En août 1984, la Commission de l’agriculture et de l’alimentation a entendu un groupe d’agriculteurs de Saint-Cyrille-de-Wendover qui, devant la menace de perdre leurs terres, faisaient la grève de la faim pour protester contre l’Office du crédit agricole. Au cours des auditions, il est apparu que des témoins auraient menti aux membres de la commission. Dans son rapport déposé le 13 décembre 1984, cette dernière recommandait que le ministère de la Justice enquête sur les témoignages rendus devant elle les 10 et 11 octobre 1984. La décision de confier le dossier à la Justice avait été adoptée comme solution de compromis. Comme on a pu l’apprendre au moment de la prise en considération du rapport (JD, 27 mars 1985, p. 2707-2718), le président de la commission et les représentants de l’Opposition [libérale] avaient proposé que l’Assemblée traite elle-même ce cas d’atteinte à ses droits et privilèges. Le président [de l’Assemblée, Richard Guay, un élu du Parti Québécois] aurait rencontré les membres de la commission, en séance de travail, pour les inciter à le faire et, au moment du dépôt du rapport, le 13 décembre 1984 (JD, p. 1712), il déclarait qu’il entendait « faire à la Chambre des remarques, des observations en début de semaine » au sujet de ce rapport. Il n’a cependant pas donné suite à cette intention, du moins publiquement, car on n’en trouve aucune trace dans les débats. Le ministre de la Justice a demandé à la Direction des affaires criminelles et pénales de se pencher sur ce dossier et de lui faire rapport (JD, 27 mars 1985, p. 2709), mais il n’y a pas eu de poursuite.

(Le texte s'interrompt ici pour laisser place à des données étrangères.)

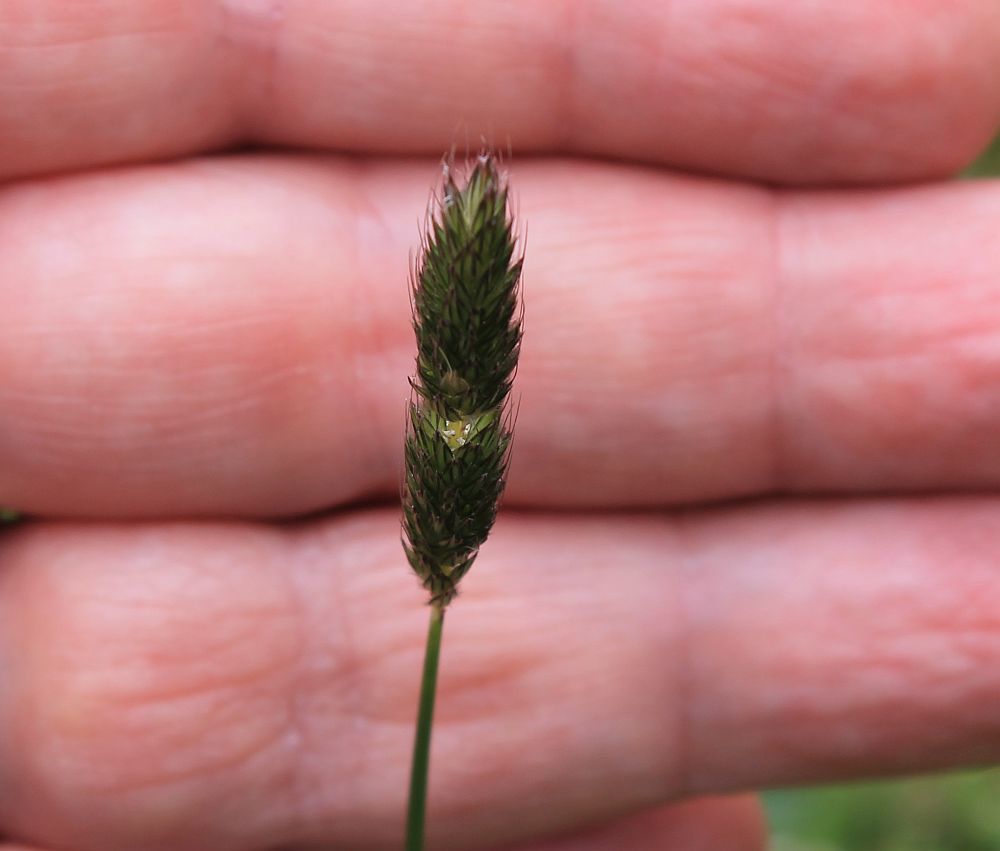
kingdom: Plantae
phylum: Tracheophyta
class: Liliopsida
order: Poales
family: Poaceae
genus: Alopecurus
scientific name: Alopecurus pratensis
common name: Meadow foxtail
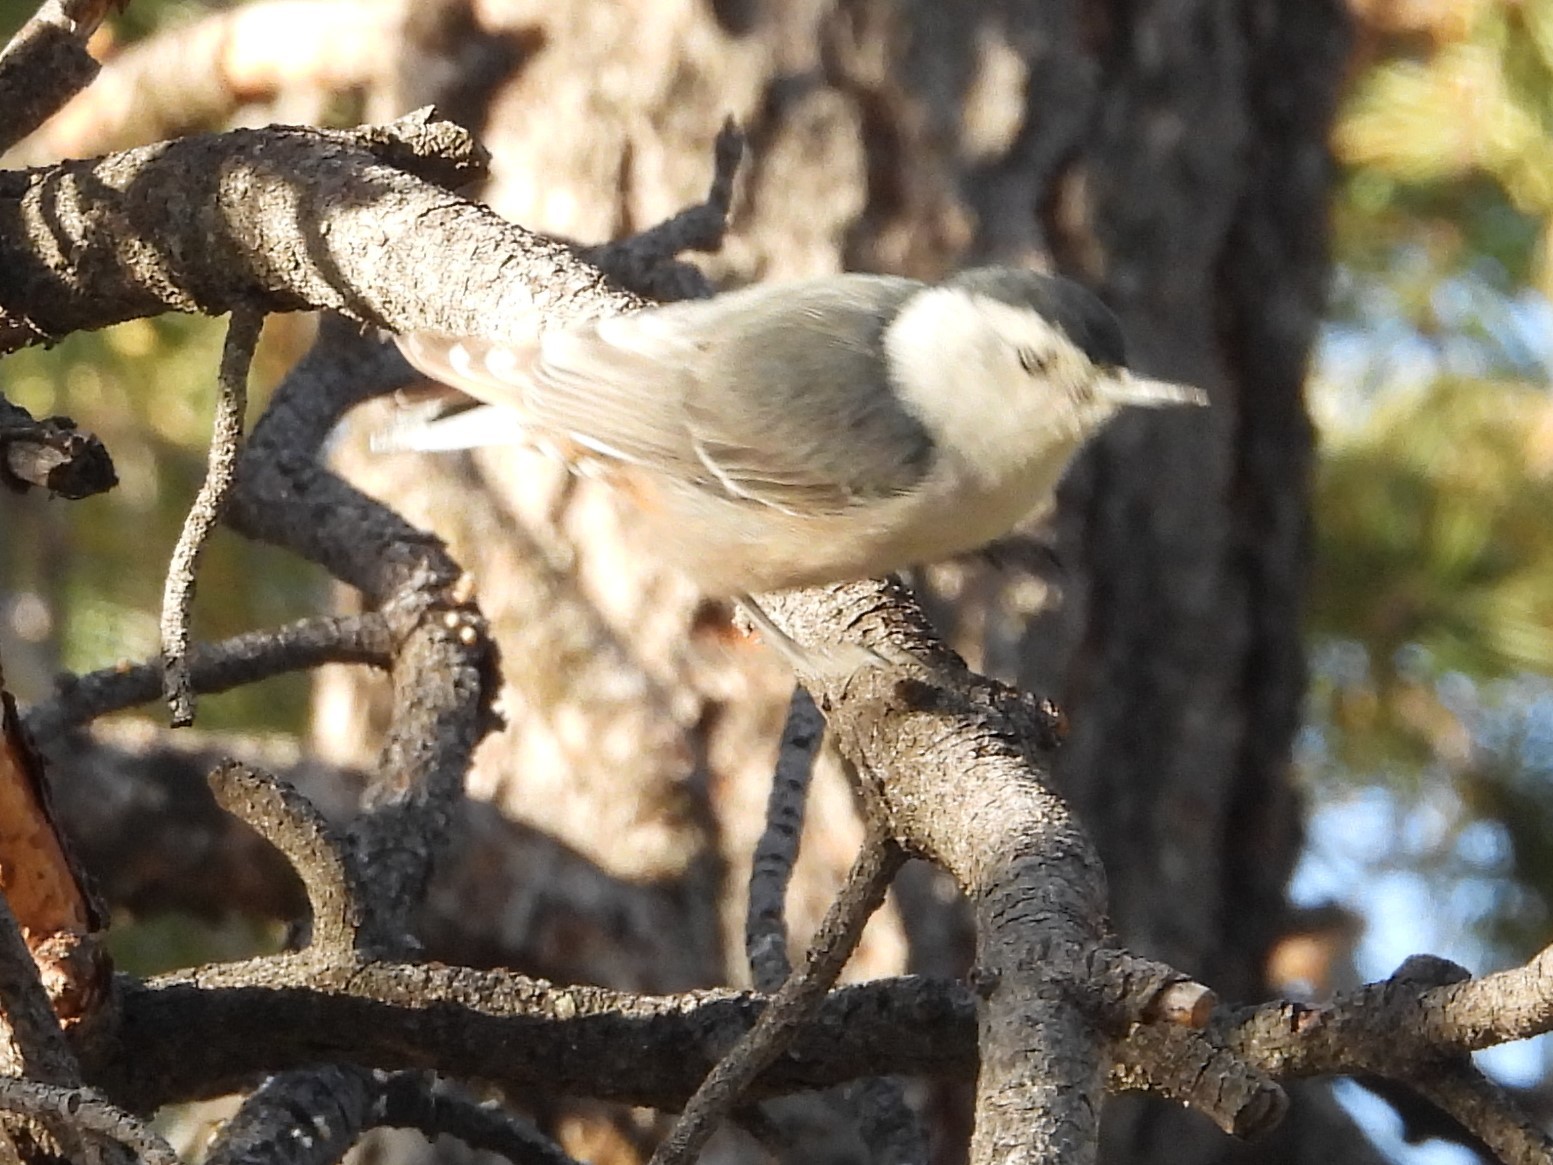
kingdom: Animalia
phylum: Chordata
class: Aves
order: Passeriformes
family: Sittidae
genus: Sitta
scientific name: Sitta carolinensis
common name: White-breasted nuthatch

Jusqu’en 1982, les parlementaires sanctionnaient eux-mêmes les outrages à leur endroit. En 1922, ils avaient un peu forcé la note en condamnant rétroactivement à un an de prison un journaliste qui avait laissé entendre qu’une affaire de meurtre n’avançait pas parce que des députés étaient impliqués! Dans la réforme de 1982, l’Assemblée a choisi de se départir de son pouvoir : si l’atteinte aux droits de l’Assemblée est commise par un tiers, la loi reconnaît aux tribunaux judiciaires une compétence exclusive relativement à la sanction. Le conseiller parlementaire Mathieu Proulx écrivait alors : « Cette mesure rompt avec une tradition parlementaire séculaire qui voulait que seule l’Assemblée puisse sanctionner toute atteinte à ses droits. La réticence des parlementaires à mettre en branle les mécanismes prévus pour traduire devant eux un citoyen ayant porté atteinte aux droits de l’Assemblée et les doutes que maints observateurs entretenaient sur l’impartialité d’une telle procédure auront convaincu fort probablement les parlementaires de renoncer à l’exercice de ce pouvoir. La pratique éprouvera ces nouvelles règles qui, faut-il le dire, ne sont appliquées que très rarement ».

Beau résultat dans le seul cas survenu par la suite : l’affaire s’est terminée en eau de vaisselle. Le système judiciaire est plus neutre en principe mais, en 1984, il a plutôt été nul.

(Sur cette question : voir Gaston Deschênes, Le Parlement de Québec, « Outrages et privilèges » (Québec, MultiMondes, 2005), p. 144-152.